Exhibit 6.2
STOCK SALE AGREEMENT
This STOCK SALE AGREEMENT (the "Agreement"), dated as of
June 12, 1998, is made by and between Xxxxxx Xxxxxxxx, ("Seller")
and Boulder Capital Opportunities III, Inc. ("Buyer").
In consideration of One Hundred Thousand dollars and
no/100ths ($100,000.00) paid herewith, Seller hereby sells to
the Buyer, 100,000 shares (the "Shares") of common stock of
Boulder Capital Opportunities III, Inc. free and clear of liens
and encumbrances.
Further, in consideration of the foregoing and for other
good and valuable consideration, the receipt and sufficiency of
which are hereby acknowledged, and for the purpose of defining
the terms and provisions of this Agreement and the Option hereby
granted, Seller and Buyer hereby agree as follows:
1. Terms of Exercise. The Option granted herein may be
exercised by Buyer in whole or in part at any time or times on or
before 5:00 p.m. as set forth in 2 c). Buyer may exercise the
Option from time to time by delivering to escrow agent the
amounts set forth in 2 below net to Seller for each Share (the
"Exercise Price") for which Buyer is exercising the Option.
Payment shall be made to Seller by bank check or wire transfer.
Upon receipt by Escrow Agent of Buyer's payment, Escrow Agent
shall transfer from the number of Shares so purchased upon the
exercise of the Option.
2. Purchase Schedule Conditions.
a) Shares shall be held by Xxxxxxx X. Xxxxxxx, Escrow
Agent who may transfer the shares purchased upon concurrent
payment of the purchase price to Escrow Agent.
b) Buyer must purchase the shares within the time
period specified below in order to maintain the option in force
and effect. Failure to exercise the purchase in the given time
period shall cause the option to be null and void.
c) 432,500 of the shares of Boulder Capital
Opportunities III, Inc. @ $.14123 per share on or before
December 1, 1998, by delivery of wired funds or cashier's check
to the Escrow Agent, who is hereby then instructed to deliver the
shares to Buyer or assigns.
3. Representations, Warranties and Covenants of Seller.

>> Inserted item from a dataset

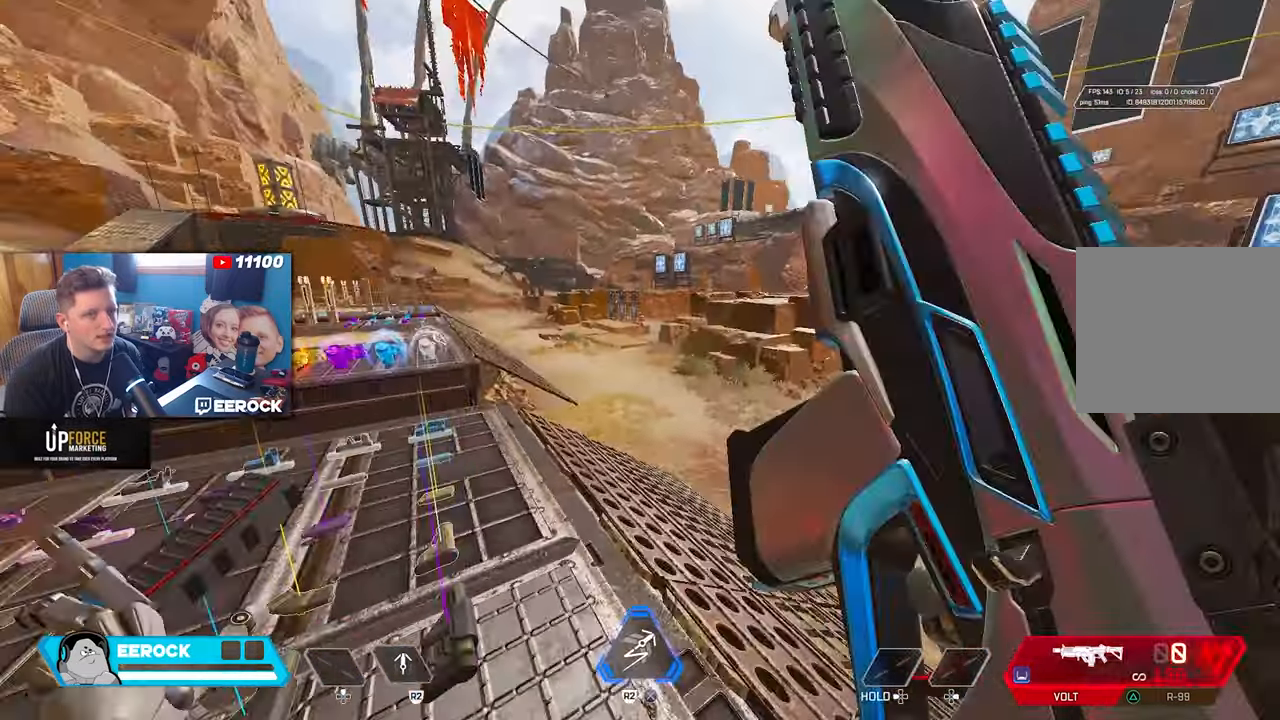
{"buttons": [], "left_stick": "up-left", "right_stick": "center", "events": [[33, "left_stick", "down"], [283, "left_stick", "center"], [500, "left_stick", "up-left"]]}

Seller hereby represents and warrants as follows:
a) None of the representations or warranties made by
Seller contains any untrue statement of material fact, or omits
to state any material fact necessary to make the statements made,
in the light of the circumstances under which they were made, not
misleading.
b) The shares are unencumbered by any lien or claim.
4. Unregistered Securities. The Shares have not been
registered under the Securities Act of 1933, as amended (the
"Act"), however, the Shares may be sold or conveyed only pursuant
to Rule 144.
5. Notices. Any notice pursuant to this Agreement by
Seller or Buyer shall be in writing and shall be deemed to have
been duly given if delivered personally with written receipt
acknowledged or mailed by certified mail five days after mailing,
return receipt requested:
If to Seller:
If to Buyer:
Xxxxxx Xxxxxxxx
Any party hereto may from time to time change the address to
which notices to it are to be delivered or mailed hereunder by
notice in accordance herewith to the other party.
6. This Option is conditional and shall not be exercisable
unless and until Boulder Capital Opportunities III, Inc. has
completed the acquisition of Sonic Jet Performance, LLC.
7. All the covenants and provisions of this Agreement by
or for the benefit of Buyer or Seller shall bind and inure to the
benefit of their respective successors and assigns hereunder.
8. Applicable Law. This Agreement shall be deemed to be a
contract made under the laws of the State of Colorado and for all
purposes shall be construed in accordance with the laws of said
State.
IN WITNESS WHEREOF, the parties have caused this Agreement
to be duly executed, all as of the day and year first above
written.
Seller: Buyer:
Boulder Capital Opportunities III, Inc.